> **Your assignment**
Edit the entries from the start through the line containing "What is the average value of the Obs", replacing "average value" with "mean value" each time it appears and leaving everything else unchanged.

> **Records**
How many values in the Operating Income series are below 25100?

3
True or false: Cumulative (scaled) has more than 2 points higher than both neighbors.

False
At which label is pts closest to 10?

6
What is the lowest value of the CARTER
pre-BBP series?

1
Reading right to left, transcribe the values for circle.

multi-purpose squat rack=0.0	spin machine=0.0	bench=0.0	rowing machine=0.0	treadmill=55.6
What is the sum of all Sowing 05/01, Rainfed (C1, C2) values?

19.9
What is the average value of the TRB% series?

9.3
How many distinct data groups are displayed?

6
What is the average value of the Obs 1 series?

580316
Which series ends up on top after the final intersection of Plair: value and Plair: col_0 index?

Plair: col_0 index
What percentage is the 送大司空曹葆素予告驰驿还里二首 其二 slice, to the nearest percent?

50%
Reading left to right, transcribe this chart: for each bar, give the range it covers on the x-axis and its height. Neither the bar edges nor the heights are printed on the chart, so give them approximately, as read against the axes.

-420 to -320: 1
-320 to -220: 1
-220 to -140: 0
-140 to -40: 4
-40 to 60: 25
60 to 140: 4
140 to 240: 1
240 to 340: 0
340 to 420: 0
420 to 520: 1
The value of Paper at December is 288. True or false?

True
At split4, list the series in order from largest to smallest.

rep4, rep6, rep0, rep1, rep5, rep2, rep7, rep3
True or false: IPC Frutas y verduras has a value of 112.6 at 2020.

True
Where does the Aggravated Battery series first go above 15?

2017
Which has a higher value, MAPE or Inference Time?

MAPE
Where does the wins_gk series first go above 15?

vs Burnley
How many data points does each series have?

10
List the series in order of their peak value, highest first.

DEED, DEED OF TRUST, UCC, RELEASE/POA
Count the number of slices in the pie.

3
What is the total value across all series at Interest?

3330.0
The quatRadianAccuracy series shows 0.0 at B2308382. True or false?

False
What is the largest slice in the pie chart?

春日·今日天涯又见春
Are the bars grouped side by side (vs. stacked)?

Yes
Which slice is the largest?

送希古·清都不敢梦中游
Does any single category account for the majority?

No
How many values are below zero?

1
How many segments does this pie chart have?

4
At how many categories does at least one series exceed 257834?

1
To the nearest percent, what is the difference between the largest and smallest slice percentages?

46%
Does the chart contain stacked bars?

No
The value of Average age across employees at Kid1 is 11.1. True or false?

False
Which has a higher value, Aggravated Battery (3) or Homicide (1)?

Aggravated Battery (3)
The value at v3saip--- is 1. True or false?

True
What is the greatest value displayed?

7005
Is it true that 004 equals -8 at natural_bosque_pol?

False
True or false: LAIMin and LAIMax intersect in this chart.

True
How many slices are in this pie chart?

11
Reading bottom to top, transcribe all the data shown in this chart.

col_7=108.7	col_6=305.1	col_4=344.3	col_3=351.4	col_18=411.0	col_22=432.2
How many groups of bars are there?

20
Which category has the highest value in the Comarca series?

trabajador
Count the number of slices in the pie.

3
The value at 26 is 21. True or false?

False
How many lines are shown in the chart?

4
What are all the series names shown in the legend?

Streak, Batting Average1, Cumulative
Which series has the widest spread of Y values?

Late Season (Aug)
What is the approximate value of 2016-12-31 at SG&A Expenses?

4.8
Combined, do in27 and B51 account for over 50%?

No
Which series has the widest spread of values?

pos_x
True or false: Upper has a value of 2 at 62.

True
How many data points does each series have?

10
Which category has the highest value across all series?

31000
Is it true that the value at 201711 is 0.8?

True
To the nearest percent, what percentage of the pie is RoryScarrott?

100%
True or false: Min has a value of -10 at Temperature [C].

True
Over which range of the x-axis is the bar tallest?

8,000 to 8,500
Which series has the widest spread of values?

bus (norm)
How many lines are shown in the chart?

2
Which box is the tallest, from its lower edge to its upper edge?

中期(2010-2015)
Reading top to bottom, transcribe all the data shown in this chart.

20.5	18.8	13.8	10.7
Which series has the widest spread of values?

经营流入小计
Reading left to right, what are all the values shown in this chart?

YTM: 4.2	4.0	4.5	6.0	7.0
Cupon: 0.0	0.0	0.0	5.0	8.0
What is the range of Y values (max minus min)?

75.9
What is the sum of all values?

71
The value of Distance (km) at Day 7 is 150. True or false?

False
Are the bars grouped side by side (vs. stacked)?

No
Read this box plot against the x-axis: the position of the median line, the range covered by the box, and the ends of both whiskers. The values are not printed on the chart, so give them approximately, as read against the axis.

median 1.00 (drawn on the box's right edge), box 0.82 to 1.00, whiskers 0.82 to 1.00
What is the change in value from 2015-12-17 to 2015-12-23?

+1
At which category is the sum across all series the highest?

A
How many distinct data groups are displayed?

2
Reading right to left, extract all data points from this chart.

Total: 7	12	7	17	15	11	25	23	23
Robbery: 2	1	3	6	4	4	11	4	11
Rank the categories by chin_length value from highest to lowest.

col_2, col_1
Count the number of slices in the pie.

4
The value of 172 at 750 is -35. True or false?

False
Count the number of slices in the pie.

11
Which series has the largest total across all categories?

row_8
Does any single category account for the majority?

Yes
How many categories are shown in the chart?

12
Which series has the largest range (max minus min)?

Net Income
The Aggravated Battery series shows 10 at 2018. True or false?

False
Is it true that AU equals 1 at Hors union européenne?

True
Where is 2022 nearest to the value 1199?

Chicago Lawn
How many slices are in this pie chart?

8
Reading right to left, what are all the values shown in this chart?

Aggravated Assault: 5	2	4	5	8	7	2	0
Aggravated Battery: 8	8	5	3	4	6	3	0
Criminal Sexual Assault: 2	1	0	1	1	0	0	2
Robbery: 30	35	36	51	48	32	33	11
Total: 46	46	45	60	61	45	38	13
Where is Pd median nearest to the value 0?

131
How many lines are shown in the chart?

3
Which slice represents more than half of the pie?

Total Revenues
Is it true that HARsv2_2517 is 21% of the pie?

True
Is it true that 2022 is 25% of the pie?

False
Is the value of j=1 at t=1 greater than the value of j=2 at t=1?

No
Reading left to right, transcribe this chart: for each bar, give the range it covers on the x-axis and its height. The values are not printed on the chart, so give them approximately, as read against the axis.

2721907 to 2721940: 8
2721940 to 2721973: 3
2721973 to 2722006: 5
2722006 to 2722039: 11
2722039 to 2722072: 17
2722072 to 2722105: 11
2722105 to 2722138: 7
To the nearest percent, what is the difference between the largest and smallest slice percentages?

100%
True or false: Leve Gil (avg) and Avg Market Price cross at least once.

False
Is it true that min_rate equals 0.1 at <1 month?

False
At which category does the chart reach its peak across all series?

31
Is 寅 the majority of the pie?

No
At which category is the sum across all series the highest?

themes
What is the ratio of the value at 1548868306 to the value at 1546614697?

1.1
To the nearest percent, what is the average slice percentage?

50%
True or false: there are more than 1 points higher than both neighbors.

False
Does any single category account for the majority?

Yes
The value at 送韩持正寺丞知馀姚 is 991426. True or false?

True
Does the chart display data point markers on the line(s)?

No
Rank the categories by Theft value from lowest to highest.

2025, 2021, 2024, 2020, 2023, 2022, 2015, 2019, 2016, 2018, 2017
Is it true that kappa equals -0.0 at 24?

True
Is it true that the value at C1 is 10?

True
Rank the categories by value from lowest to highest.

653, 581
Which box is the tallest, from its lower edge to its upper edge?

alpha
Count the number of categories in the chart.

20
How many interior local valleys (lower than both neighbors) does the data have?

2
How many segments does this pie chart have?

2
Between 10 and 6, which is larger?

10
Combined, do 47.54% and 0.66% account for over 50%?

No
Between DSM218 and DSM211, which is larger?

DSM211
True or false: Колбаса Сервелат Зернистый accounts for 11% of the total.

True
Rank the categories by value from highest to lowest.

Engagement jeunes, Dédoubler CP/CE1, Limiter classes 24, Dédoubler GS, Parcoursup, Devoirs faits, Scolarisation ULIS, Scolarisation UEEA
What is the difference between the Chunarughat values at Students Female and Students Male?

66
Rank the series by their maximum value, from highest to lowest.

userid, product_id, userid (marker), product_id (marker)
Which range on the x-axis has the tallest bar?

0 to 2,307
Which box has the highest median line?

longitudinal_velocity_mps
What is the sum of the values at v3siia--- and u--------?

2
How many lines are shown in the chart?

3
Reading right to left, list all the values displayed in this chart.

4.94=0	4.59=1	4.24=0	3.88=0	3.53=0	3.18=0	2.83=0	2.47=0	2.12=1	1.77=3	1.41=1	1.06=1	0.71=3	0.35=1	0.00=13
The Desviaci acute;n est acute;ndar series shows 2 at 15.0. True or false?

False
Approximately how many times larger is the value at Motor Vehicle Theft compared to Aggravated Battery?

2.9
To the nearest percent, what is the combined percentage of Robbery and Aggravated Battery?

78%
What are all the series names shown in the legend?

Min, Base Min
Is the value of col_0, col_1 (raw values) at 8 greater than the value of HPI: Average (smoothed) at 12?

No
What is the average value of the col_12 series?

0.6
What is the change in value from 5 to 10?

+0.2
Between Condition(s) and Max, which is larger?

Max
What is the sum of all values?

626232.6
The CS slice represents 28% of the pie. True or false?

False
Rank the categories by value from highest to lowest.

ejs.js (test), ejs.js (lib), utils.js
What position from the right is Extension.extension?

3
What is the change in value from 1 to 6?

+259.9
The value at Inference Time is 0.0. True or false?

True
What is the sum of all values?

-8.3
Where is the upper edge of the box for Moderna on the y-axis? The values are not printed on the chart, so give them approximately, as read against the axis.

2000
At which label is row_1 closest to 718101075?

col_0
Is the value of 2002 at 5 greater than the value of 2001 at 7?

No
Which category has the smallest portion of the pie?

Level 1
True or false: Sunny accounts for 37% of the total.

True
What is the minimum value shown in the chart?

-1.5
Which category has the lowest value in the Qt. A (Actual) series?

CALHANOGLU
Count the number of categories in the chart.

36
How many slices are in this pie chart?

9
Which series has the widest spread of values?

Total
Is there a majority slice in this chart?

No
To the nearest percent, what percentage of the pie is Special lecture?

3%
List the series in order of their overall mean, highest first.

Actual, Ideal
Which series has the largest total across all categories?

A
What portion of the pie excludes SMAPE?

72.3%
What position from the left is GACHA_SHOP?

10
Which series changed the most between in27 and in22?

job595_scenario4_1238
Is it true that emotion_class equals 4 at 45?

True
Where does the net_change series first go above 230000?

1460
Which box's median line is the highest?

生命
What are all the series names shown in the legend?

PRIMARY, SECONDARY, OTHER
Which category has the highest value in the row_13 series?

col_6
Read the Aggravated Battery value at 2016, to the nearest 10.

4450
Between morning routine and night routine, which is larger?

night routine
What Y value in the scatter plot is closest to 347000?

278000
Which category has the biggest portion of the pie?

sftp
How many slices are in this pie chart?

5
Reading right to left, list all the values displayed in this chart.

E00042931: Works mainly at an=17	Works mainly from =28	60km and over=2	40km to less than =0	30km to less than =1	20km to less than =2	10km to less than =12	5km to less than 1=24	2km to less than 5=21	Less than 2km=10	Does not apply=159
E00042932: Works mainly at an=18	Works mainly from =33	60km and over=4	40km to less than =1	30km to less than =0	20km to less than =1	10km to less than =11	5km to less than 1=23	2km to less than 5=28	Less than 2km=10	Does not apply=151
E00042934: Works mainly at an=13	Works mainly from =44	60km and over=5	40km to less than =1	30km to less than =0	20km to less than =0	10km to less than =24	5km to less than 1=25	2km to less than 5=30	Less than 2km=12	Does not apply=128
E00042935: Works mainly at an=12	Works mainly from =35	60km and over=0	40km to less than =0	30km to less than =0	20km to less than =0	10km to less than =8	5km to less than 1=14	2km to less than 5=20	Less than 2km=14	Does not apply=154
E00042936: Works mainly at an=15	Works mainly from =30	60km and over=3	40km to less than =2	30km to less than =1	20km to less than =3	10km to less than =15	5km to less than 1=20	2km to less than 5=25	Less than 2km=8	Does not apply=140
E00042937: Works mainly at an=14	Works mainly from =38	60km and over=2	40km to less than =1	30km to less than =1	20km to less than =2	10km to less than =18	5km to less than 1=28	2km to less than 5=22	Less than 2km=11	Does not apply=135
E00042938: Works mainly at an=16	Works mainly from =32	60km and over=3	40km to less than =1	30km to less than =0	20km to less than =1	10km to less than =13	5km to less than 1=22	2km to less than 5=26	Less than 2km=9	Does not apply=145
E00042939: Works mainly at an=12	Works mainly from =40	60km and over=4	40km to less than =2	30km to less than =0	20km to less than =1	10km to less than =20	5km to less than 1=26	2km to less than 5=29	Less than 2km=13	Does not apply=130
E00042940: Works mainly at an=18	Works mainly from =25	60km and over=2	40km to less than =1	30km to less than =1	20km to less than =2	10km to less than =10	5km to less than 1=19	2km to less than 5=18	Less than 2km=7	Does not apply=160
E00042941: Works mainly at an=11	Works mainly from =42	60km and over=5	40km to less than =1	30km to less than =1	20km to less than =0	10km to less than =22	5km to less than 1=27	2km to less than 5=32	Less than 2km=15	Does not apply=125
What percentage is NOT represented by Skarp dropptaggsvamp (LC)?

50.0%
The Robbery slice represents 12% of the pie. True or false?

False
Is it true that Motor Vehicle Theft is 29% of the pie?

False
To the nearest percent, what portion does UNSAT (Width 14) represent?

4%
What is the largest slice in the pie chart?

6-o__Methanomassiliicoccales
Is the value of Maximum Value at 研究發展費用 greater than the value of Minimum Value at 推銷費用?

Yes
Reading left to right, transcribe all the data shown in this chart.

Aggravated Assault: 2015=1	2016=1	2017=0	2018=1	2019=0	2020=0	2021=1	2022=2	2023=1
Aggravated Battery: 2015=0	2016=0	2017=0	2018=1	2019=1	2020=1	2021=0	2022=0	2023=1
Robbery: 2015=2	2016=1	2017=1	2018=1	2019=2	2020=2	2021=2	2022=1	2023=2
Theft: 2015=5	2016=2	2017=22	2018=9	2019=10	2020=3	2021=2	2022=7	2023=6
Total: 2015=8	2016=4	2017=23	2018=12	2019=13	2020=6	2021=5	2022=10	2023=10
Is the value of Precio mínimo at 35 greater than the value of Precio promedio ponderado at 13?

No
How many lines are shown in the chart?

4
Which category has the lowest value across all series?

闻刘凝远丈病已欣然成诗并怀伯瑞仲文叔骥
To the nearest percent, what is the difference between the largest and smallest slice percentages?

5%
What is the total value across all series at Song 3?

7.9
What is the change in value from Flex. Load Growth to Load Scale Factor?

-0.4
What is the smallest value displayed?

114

> **Result**
How many values in the Operating Income series are below 25100?

3
True or false: Cumulative (scaled) has more than 2 points higher than both neighbors.

False
At which label is pts closest to 10?

6
What is the lowest value of the CARTER
pre-BBP series?

1
Reading right to left, transcribe the values for circle.

multi-purpose squat rack=0.0	spin machine=0.0	bench=0.0	rowing machine=0.0	treadmill=55.6
What is the sum of all Sowing 05/01, Rainfed (C1, C2) values?

19.9
What is the mean value of the TRB% series?

9.3
How many distinct data groups are displayed?

6
What is the mean value of the Obs 1 series?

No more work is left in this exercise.